Tuesday, March 31, 2015

Morning Departure (1950)

The 1950 British production Morning Departure (released in the US under the excruciating title Operation Disaster) is a  submarine movie but it’s not a war movie. It all takes place during peacetime but it is in my humble opinion the best submarine movie ever made.

The submarine HMS Trojan leaves port early in the morning to take part in a routine exercise. The crew know that they will be home in time for tea. Or at least that’s what they think. What they haven’t counted on is an old wartime mine. The mine explodes and the Trojan sinks in 90 feet of water.

Twelve men survive, trapped in the stricken submarine. There are ways of escaping from a submarine in such circumstances but this turns out to be not so easy as might have been hoped. The submarine has been located and a full-scale rescue operation is mounted. The prospects for the survivors are by no means hopeless, as long as the weather holds and as long as nothing goes wrong with the rescue operation. The weather however may not hold. This will be a race against time.

This is a very British movie. It’s certainly not an action movie. What it lacks in action it more than makes up for in suspense and human drama.

John Mills plays the Trojan’s captain, Lieutenant Commander Armstrong. John Mills seemed to pop up in most British submarine movies, possibly because he was simply so good at playing brave but sympathetic officers.

Richard Attenborough shares top billing, playing Stoker Snipe. Snipe is a submariner who suffers from claustrophobia. It’s the sort of part Attenborough was particularly good at - playing a man who must confront his fears. Nigel Patrick is the Trojan’s First Lieutenant, Lieutenant Manson, a man whose naval career once seemed very bright but has now turned to a kind of melancholy disappointment. James Hayter as Able Seaman Higgins provides some comic relief (which is luckily handled well and not overdone). Bernard Lee (another specialist in naval officer and similar roles) is Commander Gates, in charge of the rescue operation. Look out for Kenneth More in a small part.

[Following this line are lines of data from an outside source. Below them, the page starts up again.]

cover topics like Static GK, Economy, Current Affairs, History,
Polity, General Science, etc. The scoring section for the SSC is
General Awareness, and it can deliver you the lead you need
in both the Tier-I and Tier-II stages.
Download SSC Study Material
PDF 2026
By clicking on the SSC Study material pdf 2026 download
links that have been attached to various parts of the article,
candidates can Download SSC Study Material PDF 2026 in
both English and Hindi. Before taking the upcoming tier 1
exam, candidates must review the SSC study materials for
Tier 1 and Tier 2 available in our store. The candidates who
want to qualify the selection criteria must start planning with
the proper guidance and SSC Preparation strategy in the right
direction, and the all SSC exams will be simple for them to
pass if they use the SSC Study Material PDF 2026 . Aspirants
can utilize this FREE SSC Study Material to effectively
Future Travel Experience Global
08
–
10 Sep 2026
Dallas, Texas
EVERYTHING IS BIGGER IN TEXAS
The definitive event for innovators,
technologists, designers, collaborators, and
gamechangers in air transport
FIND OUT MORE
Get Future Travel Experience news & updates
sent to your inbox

While this is not a war movie it did require some moderately ambitious underwater sequences and while it’s not a lavish production it certainly never looks cheap.

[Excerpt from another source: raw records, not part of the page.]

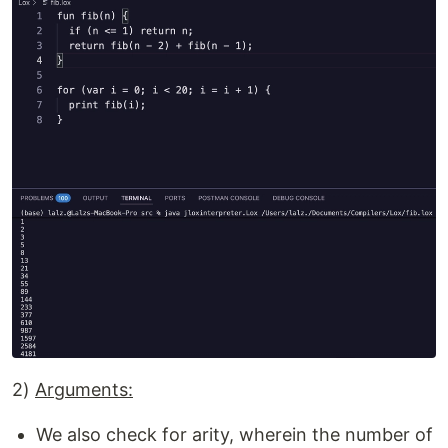
2)
Arguments:
We also check for arity, wherein the number of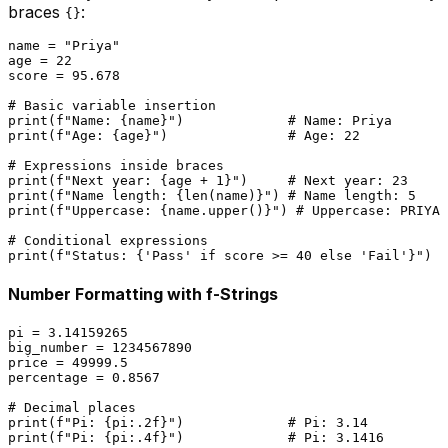
braces
:
{}
name = 
"Priya"
age = 
22
score = 
95.678
# Basic variable insertion
print
(
f"Name: 
{name}
"
)             
# Name: Priya
print
(
f"Age: 
{age}
"
)               
# Age: 22
# Expressions inside braces
print
(
f"Next year: 
{age + 
1
}
"
)     
# Next year: 23
print
(
f"Name length: 
{
len
(name)}
"
) 
# Name length: 5
print
(
f"Uppercase: 
{name.upper()}
"
) 
# Uppercase: PRIYA
# Conditional expressions
print
(
f"Status: 
{
'Pass'
if
 score >= 
40
else
'Fail'
}
"
)  
Number Formatting with f-Strings
pi = 
3.14159265
big_number = 
1234567890
price = 
49999.5
percentage = 
0.8567
# Decimal places
print
(
f"Pi: 
{pi:
.2
f}
"
)             
# Pi: 3.14
print
(
f"Pi: 
{pi:
.4
f}
"
)             
# Pi: 3.1416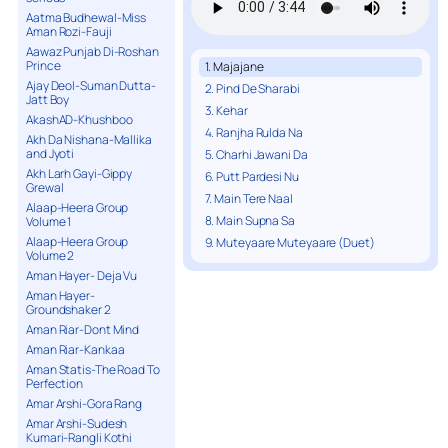
Aatma Budhewal-Miss
Aman Rozi-Fauji
Aawaz Punjab Di-Roshan
Prince
1. Majajane
Ajay Deol-Suman Dutta-
2. Pind De Sharabi
Jatt Boy
3. Kehar
AkashAD-Khushboo
4. Ranjha Rulda Na
Akh Da Nishana-Mallika
and Jyoti
5. Charhi Jawani Da
Akh Larh Gayi-Gippy
6. Putt Pardesi Nu
Grewal
7. Main Tere Naal
Alaap-Heera Group
8. Main Supna Sa
Volume 1
Alaap-Heera Group
9. Muteyaare Muteyaare (Duet)
Volume 2
Aman Hayer- Deja Vu
Aman Hayer-
Groundshaker 2
Aman Riar-Dont Mind
Aman Riar-Kankaa
Aman Statis-The Road To
Perfection
Amar Arshi-Gora Rang
Amar Arshi-Sudesh
Kumari-Rangli Kothi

While there’s plenty of suspense this is really a character-driven movie. The survivors discover things about themselves, both good and bad. Some react surprisingly well to the crisis while others find that the situation pushes them to the limits and possibly beyond. They are brave men but even the bravest of men can only stand so much.

The always reliable Roy Ward Baker does a fine job as director. The movie was based on a stage play and this combined with the confined setting could have resulted in an excessively talky and static film. It is of course intentionally and necessarily claustrophobic but it never becomes dull.

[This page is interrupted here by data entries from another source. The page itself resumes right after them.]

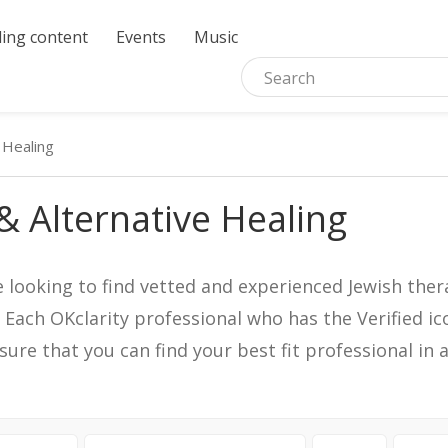
ing content
Events
Music
 Healing
& Alternative Healing
e looking to find vetted and experienced Jewish ther
. Each OKclarity professional who has the Verified 
nsure that you can find your best fit professional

Shortly before the movie was released there was a real-life British submarine disaster, the loss of HMS Truculent. Consideration was given to withdrawing the movie but it was decided (rightly) to release it as a tribute to the submariners of the Royal Navy.

VCI’s Region 1 DVD offers a very pleasing transfer, with no extras. There is a Region 2 DVD, which I haven’t seen.

Morning Departure is typically low-key in a typically British sort of way. Men do heroic things but they don’t make a song and dance about it. They deal with a terrifying situation as best they can. They are frightened but they do their best to face their fears. Some succeed better than others. There are times when it looks like someone is going to let the side down. They are men, not machines. They struggle to overcome their fears but the actors don’t have to emote all over the decks to convey these inner struggles. Richard Attenborough gets a bit edgy, as he usually did, but he doesn’t overdo it. He knows how far to go. This is a well-made well-written film about men who may be facing death and it makes its points quietly and effectively. Highly recommended.